* WRITTEN EXERCISE:
Rewrite the lines below as a numbered list, skipping any blank lines and leaving out the pictures.

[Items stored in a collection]
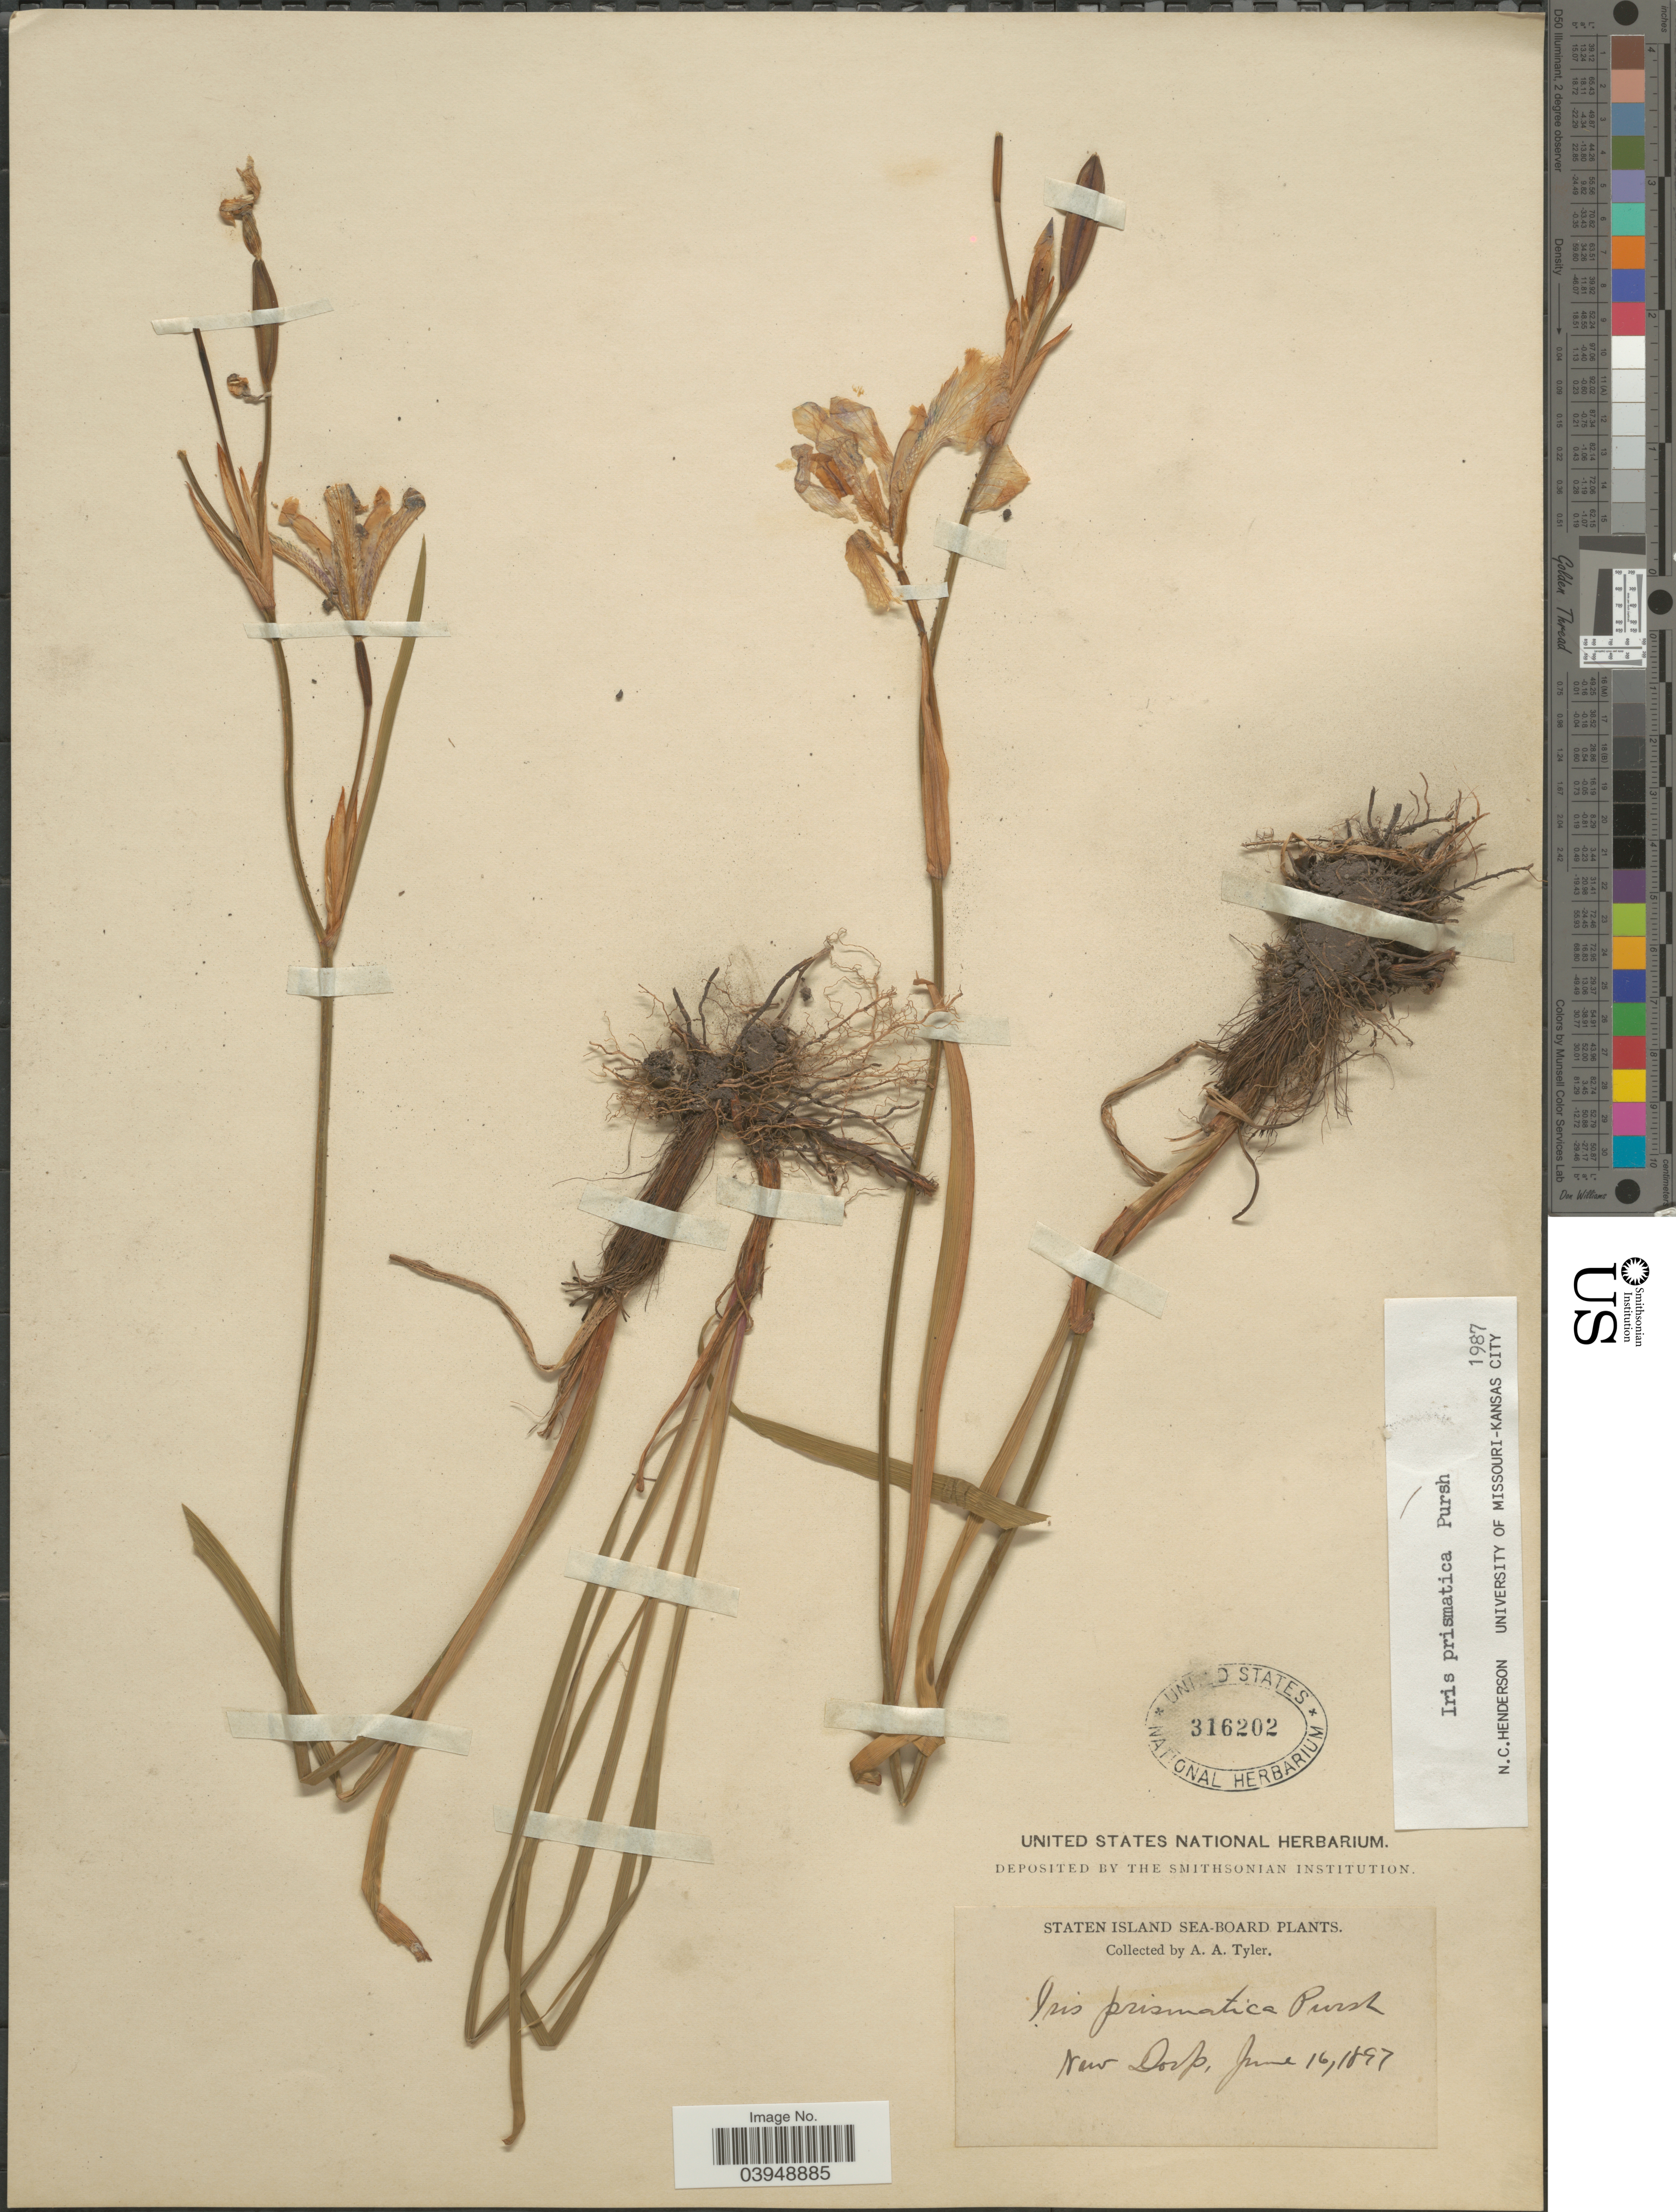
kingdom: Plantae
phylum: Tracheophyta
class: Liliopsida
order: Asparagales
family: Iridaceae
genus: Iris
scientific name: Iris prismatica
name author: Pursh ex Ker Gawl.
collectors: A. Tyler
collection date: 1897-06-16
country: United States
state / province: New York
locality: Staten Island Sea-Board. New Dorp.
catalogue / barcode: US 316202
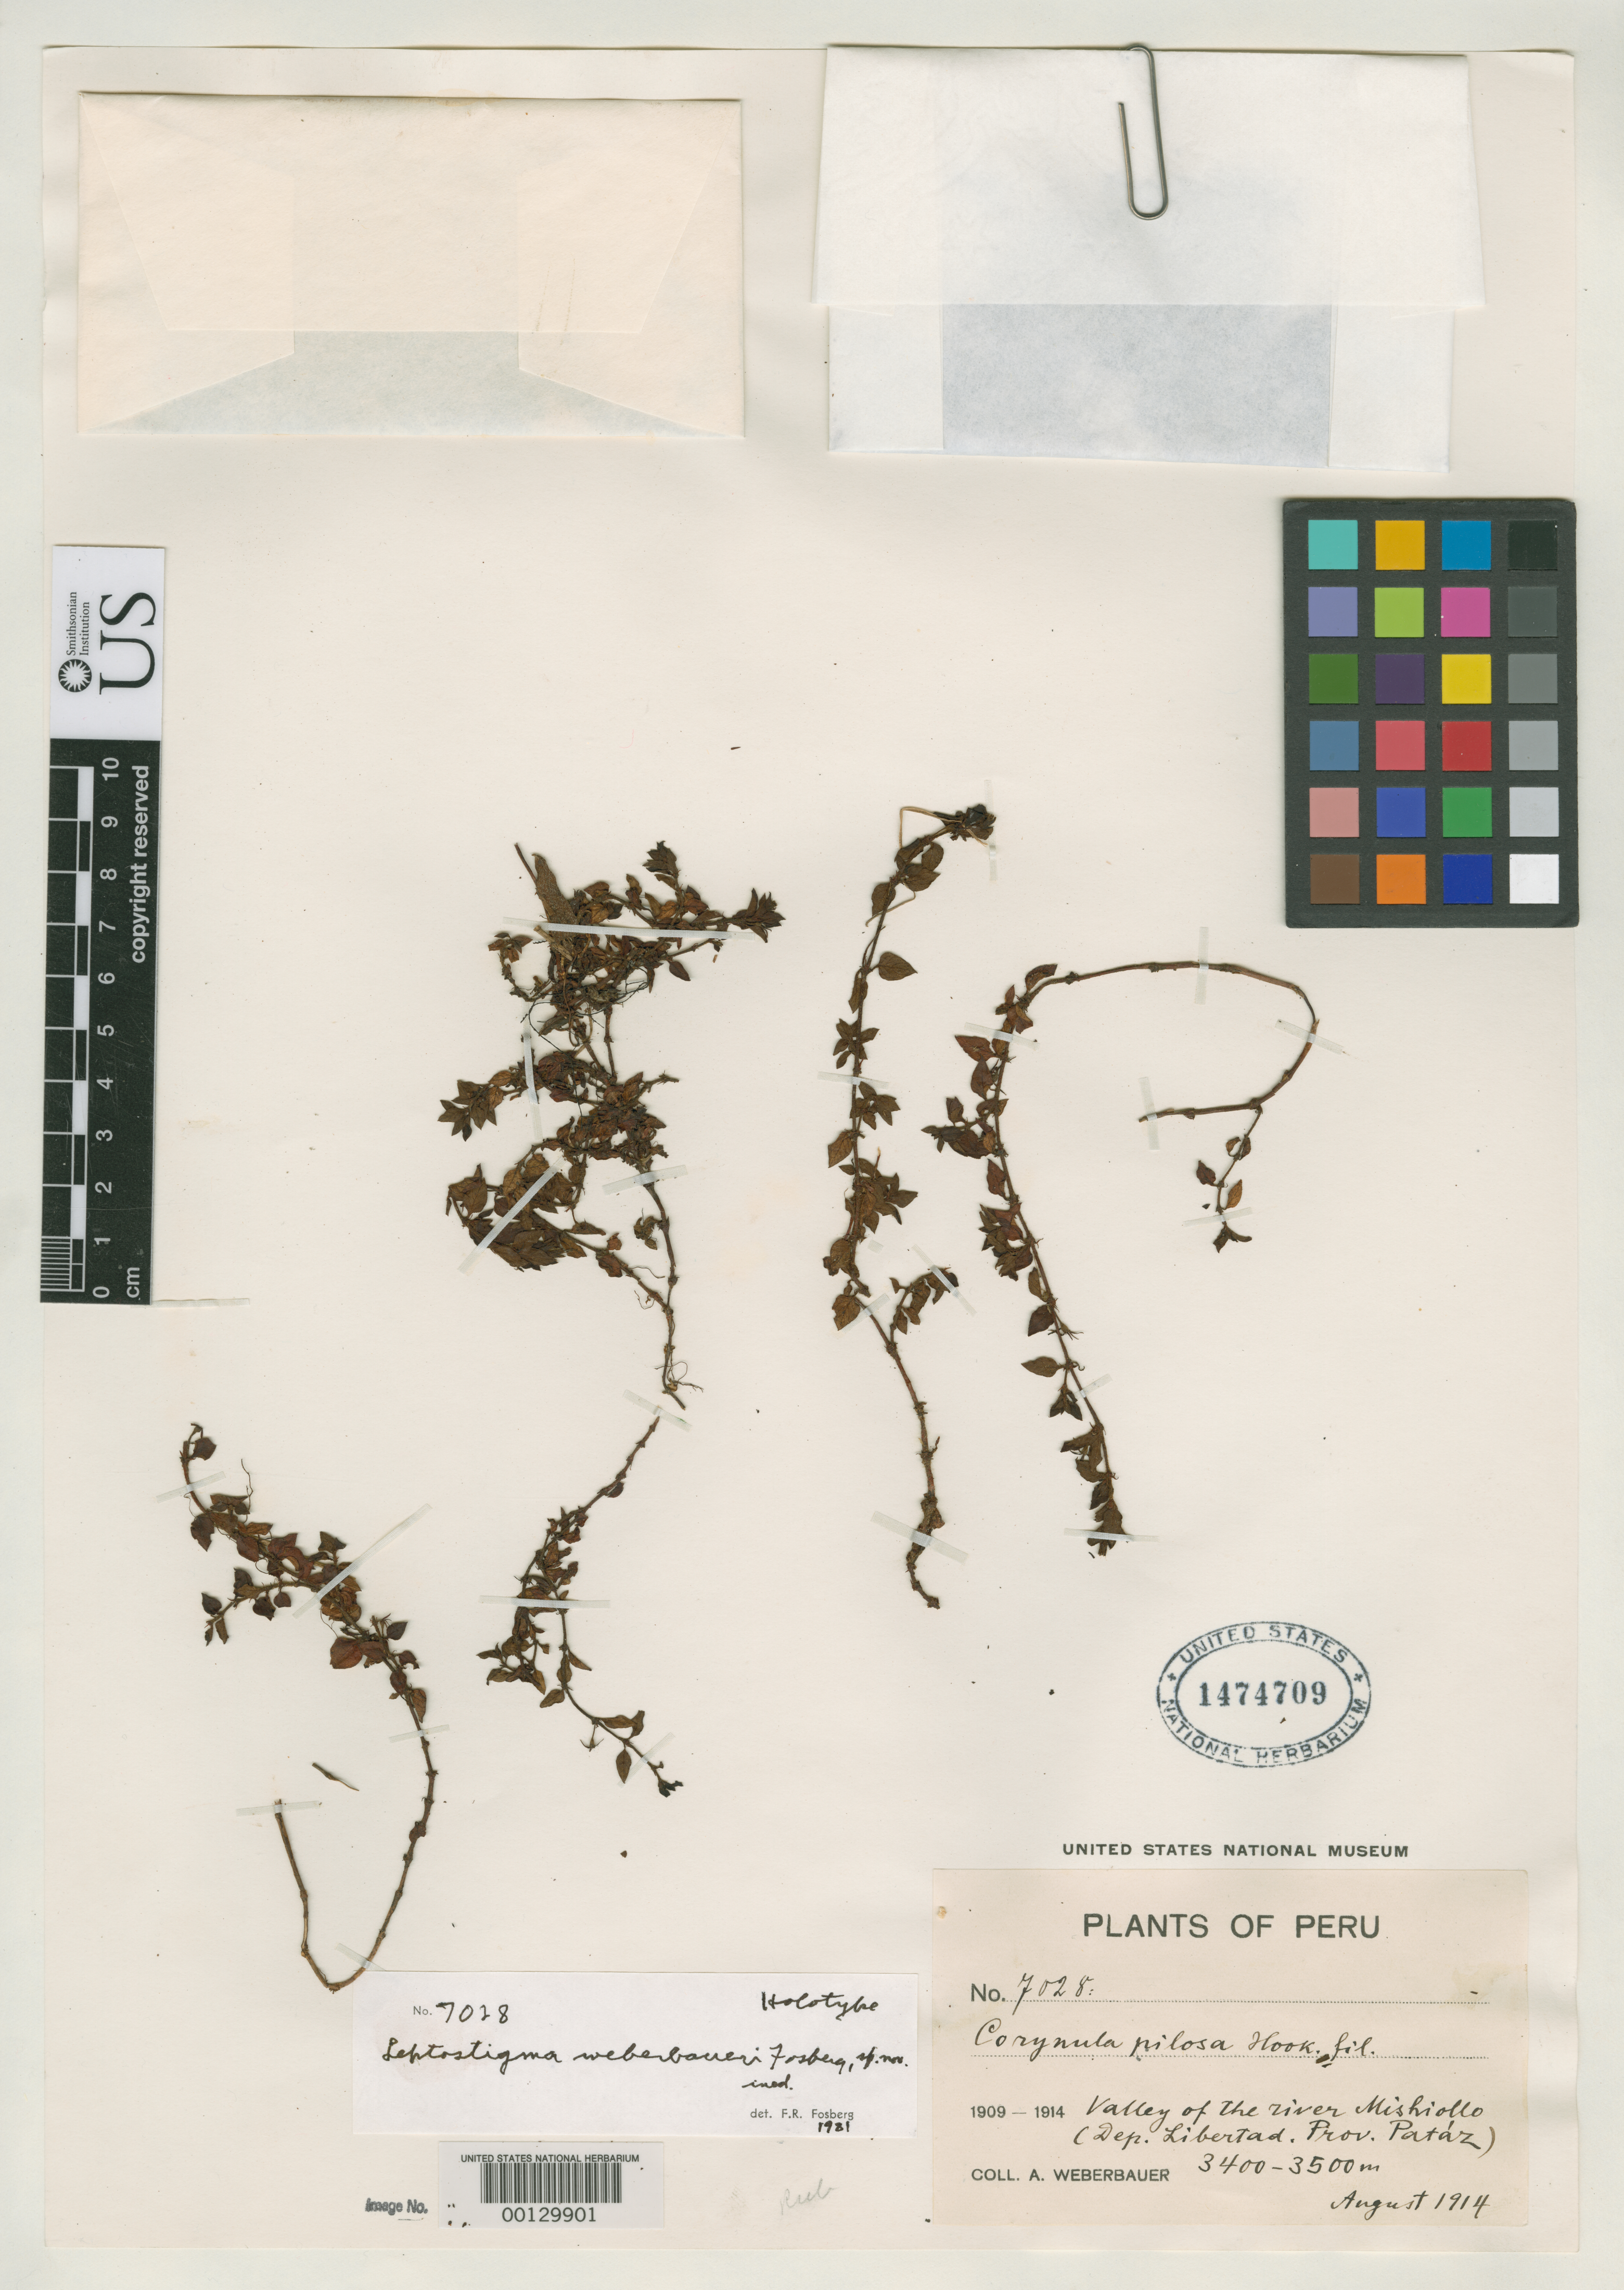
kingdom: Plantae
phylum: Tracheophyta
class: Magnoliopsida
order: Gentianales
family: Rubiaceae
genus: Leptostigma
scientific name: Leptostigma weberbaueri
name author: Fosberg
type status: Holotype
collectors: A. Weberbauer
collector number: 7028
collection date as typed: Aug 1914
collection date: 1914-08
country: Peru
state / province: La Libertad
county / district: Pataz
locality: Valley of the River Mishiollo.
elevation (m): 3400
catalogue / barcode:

* ANSWER FOR THIS EXERCISE:
1. kingdom: Plantae
2. phylum: Tracheophyta
3. class: Liliopsida
4. order: Asparagales
5. family: Iridaceae
6. genus: Iris
7. scientific name: Iris prismatica
8. name author: Pursh ex Ker Gawl.
9. collectors: A. Tyler
10. collection date: 1897-06-16
11. country: United States
12. state / province: New York
13. locality: Staten Island Sea-Board. New Dorp.
14. catalogue / barcode: US 316202
15. kingdom: Plantae
16. phylum: Tracheophyta
17. class: Magnoliopsida
18. order: Gentianales
19. family: Rubiaceae
20. genus: Leptostigma
21. scientific name: Leptostigma weberbaueri
22. name author: Fosberg
23. type status: Holotype
24. collectors: A. Weberbauer
25. collector number: 7028
26. collection date as typed: Aug 1914
27. collection date: 1914-08
28. country: Peru
29. state / province: La Libertad
30. county / district: Pataz
31. locality: Valley of the River Mishiollo.
32. elevation (m): 3400
33. catalogue / barcode:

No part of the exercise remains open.